Recent studies have indicated that the Loni has antioxidant, anti-inflammatory, neuroprotective, cardioprotective, and antidiabetic effects [5,10]. It acts as a free radical scavenger and decreases the reactive oxygen species (ROS) production. Its anti-inflammatory effects include the inhibition of NF-kappa B activation, reduction of proinflammatory mediators such as TNF-alpha and prostaglandin E2, and overproduction of nitric oxide (NO) [2]. The high content of anthocyanins in Loni has been suggested to be responsible for the modulation of the redox balance by inhibiting ROS and activating antioxidant and detoxifying enzymes [11]. Similarly, iridoids have anti-inflammatory, and hypoglycemic effects by decreasing the upregulation of iNOS and CoX-2 and inhibiting NF-kappa B [12,13].

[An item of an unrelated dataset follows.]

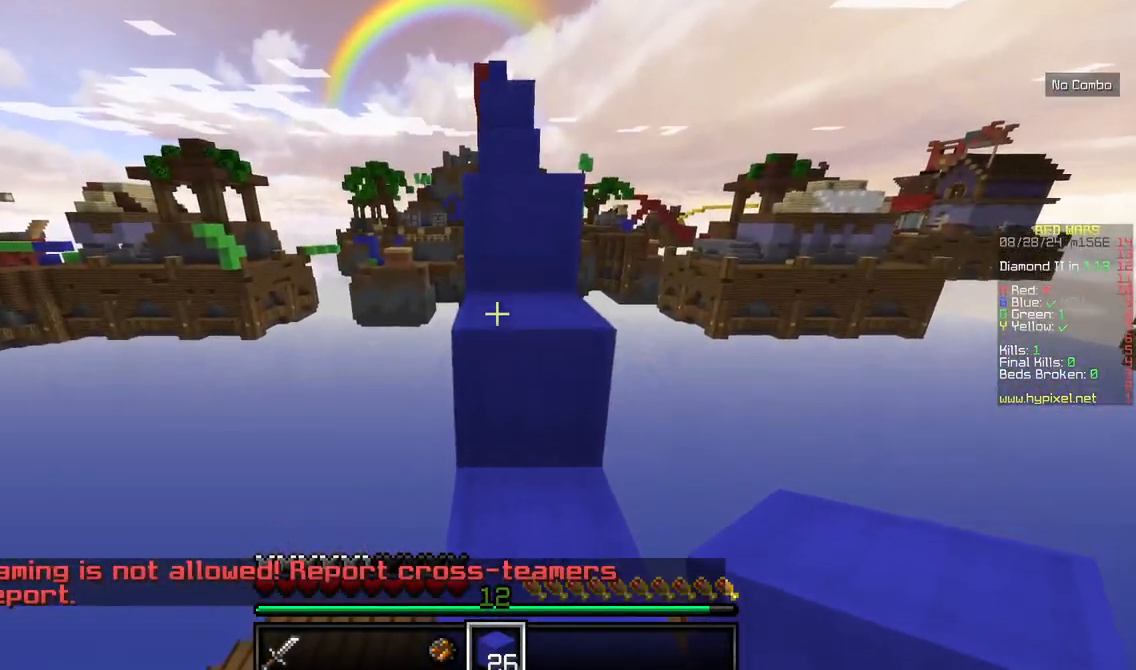
{"keys": ["w"], "mouse": [], "events": [[50, "w", "down"]]}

Since antiobesity and hepatoprotective effects of Loni have been reported [14,15], we aimed to investigate the effects of this berry on the lipid profile, lipid peroxidation, body and heart weight, blood pressure, and NO/ROS balance in the heart and aorta of obese Zucker rats. The effects of Loni were compared with an effective free-radical-scavenging antioxidant coenzyme Q10 (CoQ10).
2. Materials and Methods
2.1. Chemicals
Most of the chemicals and reagents were obtained from Sigma-Aldrich (Saint Louis, MO, USA); if not, the company is indicated.
2.2. Preparation and Characterisation of Lonicera caerulea L.
For food preparation, the fresh stoned fruit of Loni originating in the White Carpathians, Slovakia and harvested in June 2019 was mixed with the standard feed and water to modulate the cuboid forms of approximately 3 cm × 3 cm × 3 cm. The created blocks were dried for 6 h at 50 °C to 90% dry weight on a tray dryer.
For the measurement of the total polyphenols and anthocyanins, the stoned fruit was homogenized and 30 g of fruit was extracted in 60 mL of acidified 70% ethanol for 30 min, the extraction was repeated until the extractant had decolorized. Total polyphenols were determined by the Folin–Ciocalteu colorimetric method at 765 nm [16] and the total polyphenol content was calculated as an equivalent of gallic acid with a linearity of 100–800 mg/L, corresponding to an absorbance of 0.1–0.9 (R2 = 0.9954). For the determination of anthocyanins, the AOAC differential pH method [17] in two buffered solutions (KCL buffer pH 1.0 and sodium acetate buffer pH 4.5) was used.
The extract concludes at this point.